Review: This film provided one of the first demonstrations of the sheer emotional power of Jack Nicholson as a force of nature, a power unlikely to veer course based on the actions of other human beings. Given this, this part of estranged classic pianist Bobby Dupea is a tour de force, an examination of just how difficult and angst-filled attempting to live a life of meaning in the time frame of the turbulent 1960s can be. Dupea is estranged not only from his high-brow family of cultured and well-placed affluent musicians living along the Pacific coast in the Northwest, but is estranged from everything he personally found so unacceptable about almost every element of his existence.
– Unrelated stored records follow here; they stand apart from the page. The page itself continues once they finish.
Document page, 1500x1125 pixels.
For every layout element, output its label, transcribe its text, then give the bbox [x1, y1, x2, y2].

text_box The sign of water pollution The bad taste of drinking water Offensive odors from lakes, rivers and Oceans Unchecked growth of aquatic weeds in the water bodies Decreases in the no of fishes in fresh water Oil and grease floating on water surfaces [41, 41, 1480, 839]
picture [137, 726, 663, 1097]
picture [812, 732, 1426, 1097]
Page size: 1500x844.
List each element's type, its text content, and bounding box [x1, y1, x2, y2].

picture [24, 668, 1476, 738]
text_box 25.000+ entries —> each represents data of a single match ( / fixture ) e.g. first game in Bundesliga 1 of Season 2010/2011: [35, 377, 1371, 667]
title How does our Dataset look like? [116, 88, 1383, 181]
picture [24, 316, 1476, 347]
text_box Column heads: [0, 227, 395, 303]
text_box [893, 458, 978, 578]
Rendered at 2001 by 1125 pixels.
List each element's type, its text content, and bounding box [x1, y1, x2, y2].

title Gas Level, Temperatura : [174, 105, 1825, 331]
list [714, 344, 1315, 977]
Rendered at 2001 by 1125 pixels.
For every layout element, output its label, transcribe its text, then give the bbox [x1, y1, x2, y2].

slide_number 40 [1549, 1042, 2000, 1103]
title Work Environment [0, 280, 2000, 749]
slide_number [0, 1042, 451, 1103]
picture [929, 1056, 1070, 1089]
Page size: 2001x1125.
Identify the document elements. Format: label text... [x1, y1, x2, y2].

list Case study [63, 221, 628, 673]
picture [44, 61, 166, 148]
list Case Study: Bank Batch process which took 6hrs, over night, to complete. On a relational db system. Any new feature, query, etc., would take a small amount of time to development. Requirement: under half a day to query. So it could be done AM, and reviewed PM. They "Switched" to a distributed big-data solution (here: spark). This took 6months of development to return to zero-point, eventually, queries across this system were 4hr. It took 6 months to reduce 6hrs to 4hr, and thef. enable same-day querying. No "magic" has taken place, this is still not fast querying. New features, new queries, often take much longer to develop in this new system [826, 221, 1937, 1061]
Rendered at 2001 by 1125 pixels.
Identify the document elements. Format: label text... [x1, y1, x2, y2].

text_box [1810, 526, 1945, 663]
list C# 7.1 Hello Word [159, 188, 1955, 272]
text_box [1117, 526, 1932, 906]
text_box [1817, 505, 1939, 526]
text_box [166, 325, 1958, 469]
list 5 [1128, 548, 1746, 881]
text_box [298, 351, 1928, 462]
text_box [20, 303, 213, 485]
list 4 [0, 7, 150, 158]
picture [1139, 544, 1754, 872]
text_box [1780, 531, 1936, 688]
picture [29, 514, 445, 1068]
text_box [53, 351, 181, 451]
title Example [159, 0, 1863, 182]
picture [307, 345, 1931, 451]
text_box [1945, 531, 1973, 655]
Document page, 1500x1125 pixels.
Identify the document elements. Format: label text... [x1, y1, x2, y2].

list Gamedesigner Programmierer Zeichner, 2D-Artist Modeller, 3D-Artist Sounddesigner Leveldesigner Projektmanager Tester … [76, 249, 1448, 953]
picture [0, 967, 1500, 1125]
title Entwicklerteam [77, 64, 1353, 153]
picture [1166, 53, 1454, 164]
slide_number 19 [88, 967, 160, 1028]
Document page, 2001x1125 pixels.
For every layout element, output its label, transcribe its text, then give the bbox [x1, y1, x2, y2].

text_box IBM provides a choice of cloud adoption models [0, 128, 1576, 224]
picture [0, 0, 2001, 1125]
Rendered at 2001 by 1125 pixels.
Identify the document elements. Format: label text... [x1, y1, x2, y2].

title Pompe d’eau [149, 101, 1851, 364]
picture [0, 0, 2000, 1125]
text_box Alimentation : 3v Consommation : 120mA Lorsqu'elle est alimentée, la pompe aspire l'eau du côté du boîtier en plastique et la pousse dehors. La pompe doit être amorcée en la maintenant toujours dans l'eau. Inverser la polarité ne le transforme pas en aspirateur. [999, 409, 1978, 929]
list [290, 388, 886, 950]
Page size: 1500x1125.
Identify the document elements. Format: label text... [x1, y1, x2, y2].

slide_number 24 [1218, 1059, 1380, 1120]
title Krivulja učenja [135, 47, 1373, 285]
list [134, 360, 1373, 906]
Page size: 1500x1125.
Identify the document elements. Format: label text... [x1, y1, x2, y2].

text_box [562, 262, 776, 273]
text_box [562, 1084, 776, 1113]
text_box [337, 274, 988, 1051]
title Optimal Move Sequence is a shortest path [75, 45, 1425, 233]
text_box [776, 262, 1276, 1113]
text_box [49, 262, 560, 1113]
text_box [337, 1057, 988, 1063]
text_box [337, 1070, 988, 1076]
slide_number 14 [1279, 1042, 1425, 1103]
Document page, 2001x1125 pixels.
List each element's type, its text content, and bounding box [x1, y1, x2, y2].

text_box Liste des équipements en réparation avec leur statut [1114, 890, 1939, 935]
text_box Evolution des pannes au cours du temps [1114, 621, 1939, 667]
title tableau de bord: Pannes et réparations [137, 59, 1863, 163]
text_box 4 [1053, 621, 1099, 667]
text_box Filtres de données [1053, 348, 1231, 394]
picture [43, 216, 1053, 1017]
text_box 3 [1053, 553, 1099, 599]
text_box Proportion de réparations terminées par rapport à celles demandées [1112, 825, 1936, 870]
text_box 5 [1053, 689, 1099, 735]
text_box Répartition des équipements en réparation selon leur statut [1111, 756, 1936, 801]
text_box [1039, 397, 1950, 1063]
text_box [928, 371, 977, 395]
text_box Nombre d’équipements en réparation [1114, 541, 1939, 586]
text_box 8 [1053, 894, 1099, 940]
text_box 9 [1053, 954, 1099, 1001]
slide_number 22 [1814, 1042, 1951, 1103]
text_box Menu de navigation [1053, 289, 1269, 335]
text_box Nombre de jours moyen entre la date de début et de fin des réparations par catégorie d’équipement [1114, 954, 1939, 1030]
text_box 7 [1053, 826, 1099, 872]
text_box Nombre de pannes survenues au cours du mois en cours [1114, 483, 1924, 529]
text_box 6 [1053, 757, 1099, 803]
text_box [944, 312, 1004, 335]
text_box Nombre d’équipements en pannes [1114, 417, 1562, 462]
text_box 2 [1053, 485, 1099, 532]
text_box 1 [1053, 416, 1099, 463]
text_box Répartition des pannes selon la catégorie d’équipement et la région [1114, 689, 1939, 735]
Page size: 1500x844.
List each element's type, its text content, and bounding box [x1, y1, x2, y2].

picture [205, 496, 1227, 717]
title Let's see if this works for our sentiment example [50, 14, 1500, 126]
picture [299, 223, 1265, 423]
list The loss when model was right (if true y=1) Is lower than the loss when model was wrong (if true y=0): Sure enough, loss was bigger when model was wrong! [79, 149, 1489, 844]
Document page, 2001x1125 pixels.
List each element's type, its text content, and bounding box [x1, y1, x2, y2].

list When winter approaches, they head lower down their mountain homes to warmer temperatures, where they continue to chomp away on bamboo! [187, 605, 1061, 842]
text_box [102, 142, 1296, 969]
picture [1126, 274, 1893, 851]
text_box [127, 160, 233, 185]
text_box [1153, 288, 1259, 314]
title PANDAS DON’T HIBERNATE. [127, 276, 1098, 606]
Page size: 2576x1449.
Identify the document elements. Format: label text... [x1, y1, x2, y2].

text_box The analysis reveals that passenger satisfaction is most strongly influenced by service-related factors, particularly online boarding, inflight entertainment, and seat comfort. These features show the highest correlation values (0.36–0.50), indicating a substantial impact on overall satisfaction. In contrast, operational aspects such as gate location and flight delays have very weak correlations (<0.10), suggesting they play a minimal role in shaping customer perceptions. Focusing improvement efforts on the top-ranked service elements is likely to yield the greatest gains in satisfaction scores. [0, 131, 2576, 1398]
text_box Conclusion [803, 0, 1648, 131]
When the film opens Nicholson's character is working as a laborer in a southwestern dustbowl, scratching together a trailer-trash existence together with his hapless and emotionally challenged girlfriend, played to perfection by Karen Black. One immediately recognizes the level of inner-directed anger and consequent fits of uncontrollable rage that Bobby has to deal with, and despite all his attempts to simply ignore and block out the inner demons that drive him to distraction, he is losing the battle to wall out the noise coming from inside his head. His girlfriend is pregnant, ready to get serious and settle down, and the idea of such smarmy normality fills Bobby with undisguised disgust. As their relationship spins toward its inevitable unhappy conclusion, Bobby gets a cryptic emergency message to return home. His father appears to be dying.

At this point the movie shifts gears, both by giving us a movie within a movie in a very comical, bizarre and entertaining road trip from hell, and then a coda of cultural ambiance and civility when Bobby, now at home and attempting to somehow deal with his demons and his family at the same time, gets involved with the lovely Susan Aspatch, whose character tempts Nicholson back toward the cultured lifestyle and the more meaningful existence he had eschewed, yet reminding him of the innate sense of purposelessness and futility such a privileged existence represents to him.

The most memorable scene in the movie, and possibly the most revealing on a number of levels, is his attempt to explain his nomadic existence to his wheel chair ridden father. While he doesn't really succeed in the effort, he becomes much more understandable and less incomprehensible by virtue of his demonstration of what he thinks and his own level of not truly understanding himself or his feelings. The final few scenes are as elegant a representation of the chaotic and confused emotional feelings emanating out of the sixties as anything I have ever seen on film. This is an extraordinary film, and one I think you will truly come to appreciate for the breath taking work of cinematic art it is. Enjoy!